Text section:
=== Begin Enclosure ===

Movie Review: “Frances Ha”

ImageGreta Gerwig makes “hapless” a happening thing in “Frances Ha.” Which is no surprise, because she’s spent her brief career mastering variations on a hapless theme.
Gerwig (“Lola Versus,” “Greenberg”) and director Noah Baumbach (“Greenberg,” “The Squid and the Whale”) team up to give us the quintessential Greta time capsule picture, a movie that sums up the navel gazing of Generation Y and summons up every Gerwig character from the era in one giddy yet wistful package.
Frances Haladay (Gerwig) is an exemplar of a sort of age-specific form of denial. A Sacramento native, she’s settled in New York to become a modern dancer. She’s gawky and a little awkward, so that isn’t really working out. She can’t commit to her boyfriend because she won’t leave behind her “same person with different hair” best friend, Sophie (Mickey Sumner), her true other half. But Sophie moves out on her.
Frances is 27, under-employed, and hasn’t come close to mastering life.
“I’m so embarrassed,” she explains, trying to treat a friend to dinner, but lacking room on her credit card or ready cash to pay. “I’m not a real person yet.”

=== End Enclosure ===

Task set:
[1] In the review of "Frances Ha," what city is Frances Haladay originally from?
[2] Using the review of "Frances Ha," explain why Frances cannot commit to her boyfriend.
[3] Resume the review of "Frances Ha" after its last sentence and carry it forward.

Extracted information:
=== Begin Enclosure ===

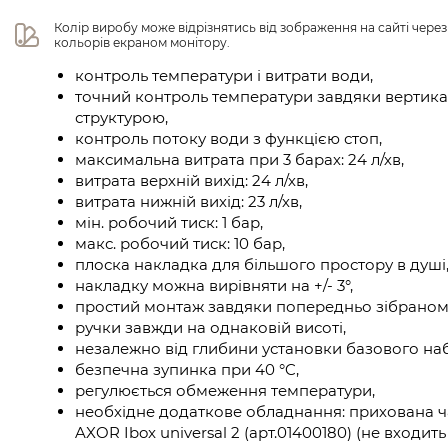
Колір виробу може відрізнятись від зображення на сайті чере
кольорів екраном монітору.
контроль температури і витрати води,
точний контроль температури завдяки вертика
структурою,
контроль потоку води з функцією стоп,
максимальна витрата при 3 барах: 24 л/хв,
витрата верхній вихід: 24 л/хв,
витрата нижній вихід: 23 л/хв,
мін. робочий тиск: 1 бар,
макс. робочий тиск: 10 бар,
плоска накладка для більшого простору в душі
накладку можна вирівняти на +/- 3°,
простий монтаж завдяки попередньо зібраном
ручки завжди на однаковій висоті,
незалежно від глибини установки базового на
безпечна зупинка при 40 °C,
регулюється обмеження температури,
необхідне додаткове обладнання: прихована ч
AXOR Ibox universal 2 (арт.01400180) (не входит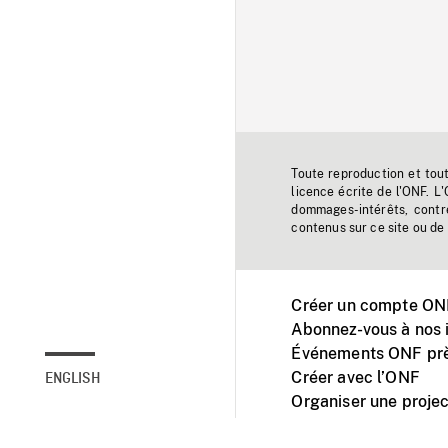
Toute reproduction et tou
licence écrite de l'ONF. L
dommages-intérêts, contr
contenus sur ce site ou de 
Créer un compte ONF
Abonnez-vous à nos i
Événements ONF prè
Créer avec l’ONF
ENGLISH
Organiser une projec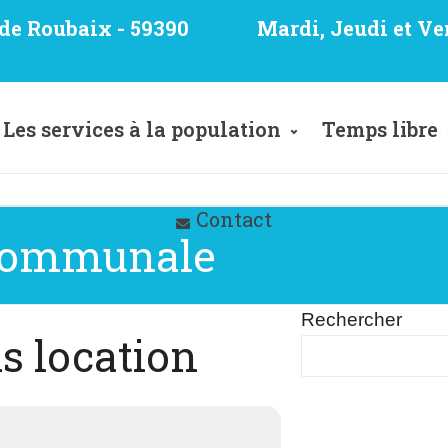
e de Roubaix - 59390
Mardi, Jeudi et Ve
Les services à la population
Temps libre
Contact
 communale
Rechercher
is location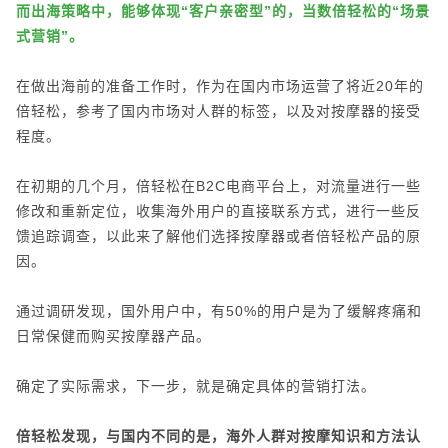
而出海策略中，能够体现“客户亲密型”的，当数倍轻松的“场景
式营销”。
在做出海前的准备工作时，作为在国内市场运营了将近20年的
倍轻松，参考了国内市场对人群的标签，以及对按摩器的接受
程度。
在初期的几个月，倍轻松在B2C电商平台上，对流量进行一些
修改和重新定位，收集海外用户的直接联系方式，进行一些反
馈追踪调查，以此来了解他们选择按摩器或者倍轻松产品的原
因。
通过调研发现，国外用户中，有50%的用户是为了缓解疼痛和
日常保健而购买按摩器产品。
确定了实际需求，下一步，就是确定具体的营销打法。
倍轻松发现，与国内不同的是，海外人群对按摩知识和方法认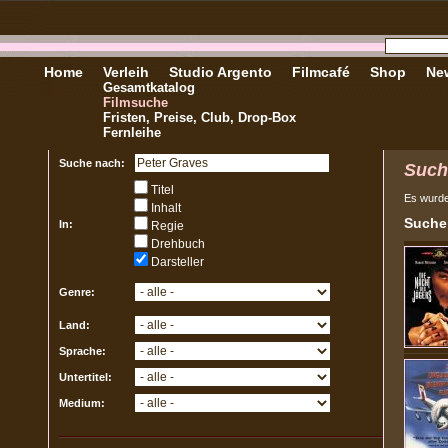
Home
Verleih
Studio Argento
Filmcafé
Shop
New
Gesamtkatalog
Filmsuche
Fristen, Preise, Club, Drop-Box
Fernleihe
Suche nach:
Such
Titel
Es wurd
Inhalt
Sucher
In:
Regie
Drehbuch
Darsteller
Genre:
Land:
Sprache:
Untertitel:
Medium: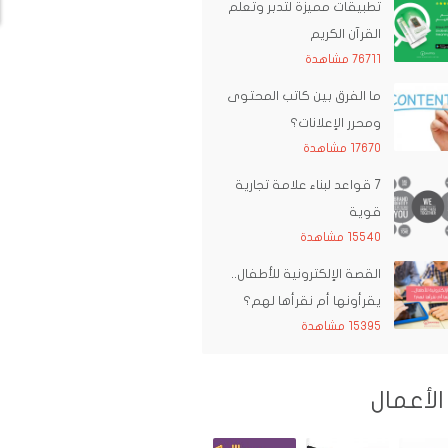
تطبيقات مميزة لتدبر وتعلم
القرآن الكريم
76711 مشاهدة
ما الفرق بين كاتب المحتوى
ومحرر الإعلانات؟
17670 مشاهدة
7 قواعد لبناء علامة تجارية
قوية
15540 مشاهدة
القصة الإلكترونية للأطفال..
يقرأونها أم نقرأها لهم؟
15395 مشاهدة
الأعمال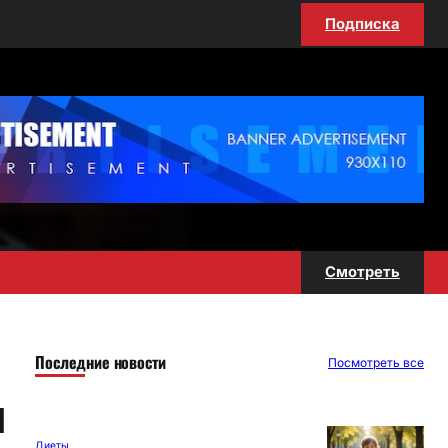
Подписка
Смотреть
Последние новости
Посмотреть все
и
Диеты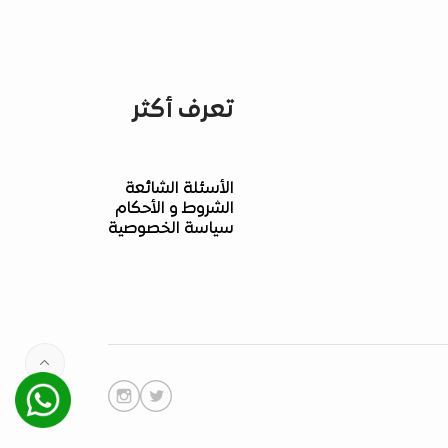
تعرف أكثر
الأسئلة الشائعة
الشروط و الأحكام
سياسة الخصوصية
Whatsapp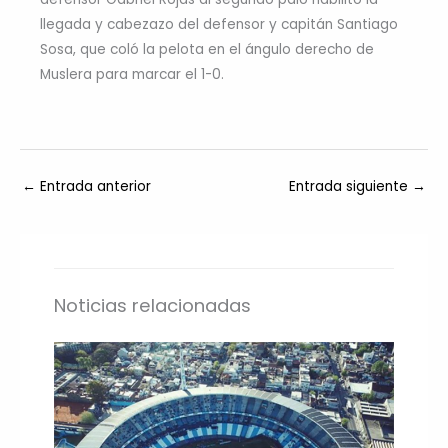
llegada y cabezazo del defensor y capitán Santiago
Sosa, que coló la pelota en el ángulo derecho de
Muslera para marcar el 1-0.
←
Entrada anterior
Entrada siguiente
→
Noticias relacionadas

=== End Enclosure ===

Answers:
[1] Frances Haladay is a native of Sacramento.

[2] Frances cannot commit to her boyfriend because she will not leave behind her best friend, Sophie. The review describes Sophie as her "same person with different hair" friend and her true other half.

[3]
“Frances Ha” follows us through a turbulent year in her life — Sophie drifting away, the rich hipsters (Adam Driver, Michael Zegen) Frances moves in with, the “You don’t have it” hints from her choreographer (Charlotte D’Amboise), the too-brief trip to Paris she takes on “a credit card I got in the mail,” just to impress others at a dinner party where she sticks her foot in it, time and again.
The always charming Gerwig, sort of a ungainly girl next door (“I can’t account for my bruises.”), turns Frances into a tour de force — impulsive and needy, chatty and unread, hopeful but regressive. Random bits of her dialogue capture a childish woman on the cusp of realizing just what she hasn’t hasn’t realized.
“Sometimes, it’s good to do something when you’re supposed to do it.”
“I should read the news more.”
“I’m trying to be pro-active about my life.”
“I don’t know…if I believe anything I’m saying.”
Baumbach shot the film in black and white, and he amusingly (and portentiously) gives exact street addresses for every setting — Brooklyn, Washington Heights, Poughkeepsie, Sacramento, Paris. He sets a lovely sprint through the city sequence to David Bowie’s “Modern Love,” a 1983 tune that encapsulates the bouncy desperation of the citybound and the single.
“Frances Ha” turns melancholy and almost painful to watch in its last act as she and we see the dead end dead ahead. And the film doesn’t seem to earn the finale the two of them cooked up for us.
But Frances, in Gerwig’s hands, is never less than unforgettable, even at her most “undateable” and unteachable. That credit card? Nothing but trouble.
“I KNOW that. I watch…documentaries.”

3stars

 

(My interview with Greta Gerwig about writing and starring in “Frances Ha” is here)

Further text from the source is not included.